#### What is expected
Count the lines in the data below that contain the string "viewBox", treating uppercase and lowercase as different, and reply with that number alone.

#### Records provided
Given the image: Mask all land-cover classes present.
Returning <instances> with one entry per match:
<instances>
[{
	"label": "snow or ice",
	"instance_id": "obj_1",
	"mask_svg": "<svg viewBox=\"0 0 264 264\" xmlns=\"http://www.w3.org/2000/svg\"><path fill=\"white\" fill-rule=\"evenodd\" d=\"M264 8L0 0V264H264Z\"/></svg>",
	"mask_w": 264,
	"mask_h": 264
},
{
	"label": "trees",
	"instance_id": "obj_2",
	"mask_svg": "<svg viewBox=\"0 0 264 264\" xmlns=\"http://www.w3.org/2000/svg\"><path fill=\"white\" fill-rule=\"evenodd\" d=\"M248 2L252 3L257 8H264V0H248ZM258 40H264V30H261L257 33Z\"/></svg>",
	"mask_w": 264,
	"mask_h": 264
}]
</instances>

#### Task answer
2